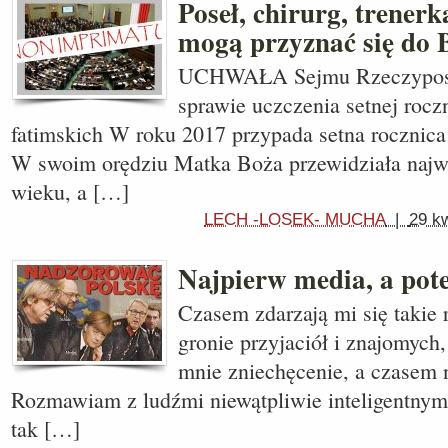
Poseł, chirurg, trenerk
mogą przyznać się do 
UCHWAŁA Sejmu Rzeczypospo
sprawie uczczenia setnej rocz
fatimskich W roku 2017 przypada setna rocznica
W swoim orędziu Matka Boża przewidziała naj
wieku, a […]
LECH -LOSEK- MUCHA
|
29 kw
Najpierw media, a pot
Czasem zdarzają mi się takie
gronie przyjaciół i znajomych
mnie zniechęcenie, a czasem 
Rozmawiam z ludźmi niewątpliwie inteligentnymi,
tak […]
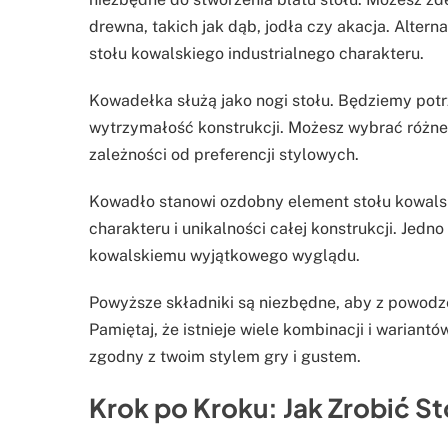
drewna, takich jak dąb, jodła czy akacja. Alte
stołu kowalskiego industrialnego charakteru.
Kowadełka służą jako nogi stołu. Będziemy potr
wytrzymałość konstrukcji. Możesz wybrać różne 
zależności od preferencji stylowych.
Kowadło stanowi ozdobny element stołu kowalsk
charakteru i unikalności całej konstrukcji. Jed
kowalskiemu wyjątkowego wyglądu.
Powyższe składniki są niezbędne, aby z powod
Pamiętaj, że istnieje wiele kombinacji i warian
zgodny z twoim stylem gry i gustem.
Krok po Kroku: Jak Zrobić S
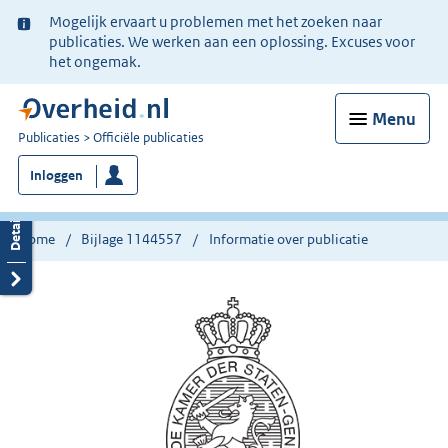
Ter
Mogelijk ervaart u problemen met het zoeken naar
informatie:
publicaties. We werken aan een oplossing. Excuses voor
het ongemak.
Menu
U
Publicaties
Officiële publicaties
bent
Inloggen
nu
hier:
Home
Bijlage 1144557
Informatie over publicatie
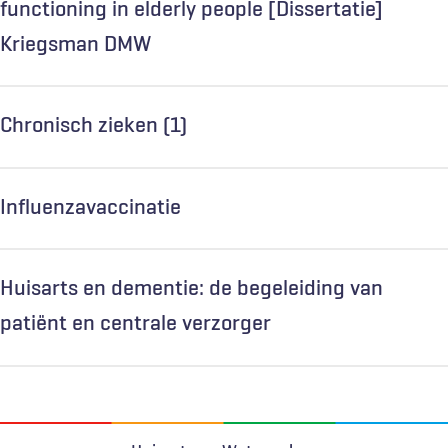
functioning in elderly people [Dissertatie]
Kriegsman DMW
Chronisch zieken (1)
Influenzavaccinatie
Huisarts en dementie: de begeleiding van
patiënt en centrale verzorger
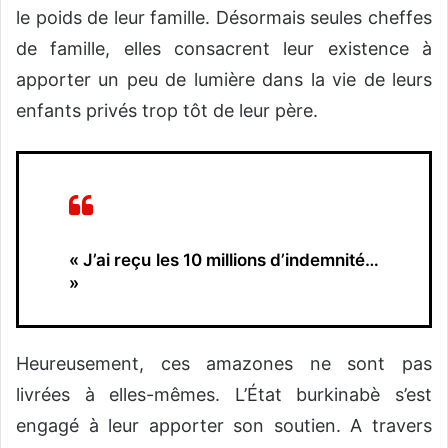
le poids de leur famille. Désormais seules cheffes
de famille, elles consacrent leur existence à
apporter un peu de lumière dans la vie de leurs
enfants privés trop tôt de leur père.
« J’ai reçu les 10 millions d’indemnité
…
»
Heureusement, ces amazones ne sont pas
livrées à elles-mêmes. L’État burkinabè s’est
engagé à leur apporter son soutien. A travers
※
** To do **
Edit the records above so that "Inloggen" becomes "Aanmelden" and everything else stays the same. Give the edited records without the pictures.

** Written response **
Poseł, chirurg, trenerk
mogą przyznać się do 
UCHWAŁA Sejmu Rzeczypospo
sprawie uczczenia setnej rocz
fatimskich W roku 2017 przypada setna rocznica
W swoim orędziu Matka Boża przewidziała naj
wieku, a […]
LECH -LOSEK- MUCHA
|
29 kw
Najpierw media, a pot
Czasem zdarzają mi się takie
gronie przyjaciół i znajomych
mnie zniechęcenie, a czasem 
Rozmawiam z ludźmi niewątpliwie inteligentnymi,
tak […]
drewna, takich jak dąb, jodła czy akacja. Alte
stołu kowalskiego industrialnego charakteru.
Kowadełka służą jako nogi stołu. Będziemy potr
wytrzymałość konstrukcji. Możesz wybrać różne 
zależności od preferencji stylowych.
Kowadło stanowi ozdobny element stołu kowalsk
charakteru i unikalności całej konstrukcji. Jed
kowalskiemu wyjątkowego wyglądu.
Powyższe składniki są niezbędne, aby z powod
Pamiętaj, że istnieje wiele kombinacji i warian
zgodny z twoim stylem gry i gustem.
Krok po Kroku: Jak Zrobić S
Ter
Mogelijk ervaart u problemen met het zoeken naar
informatie:
publicaties. We werken aan een oplossing. Excuses voor
het ongemak.
Menu
U
Publicaties
Officiële publicaties
bent
Aanmelden
nu
hier:
Home
Bijlage 1144557
Informatie over publicatie
functioning in elderly people [Dissertatie]
Kriegsman DMW
Chronisch zieken (1)
Influenzavaccinatie
Huisarts en dementie: de begeleiding van
patiënt en centrale verzorger
le poids de leur famille. Désormais seules cheffes
de famille, elles consacrent leur existence à
apporter un peu de lumière dans la vie de leurs
enfants privés trop tôt de leur père.
« J’ai reçu les 10 millions d’indemnité
…
»
Heureusement, ces amazones ne sont pas
livrées à elles-mêmes. L’État burkinabè s’est
engagé à leur apporter son soutien. A travers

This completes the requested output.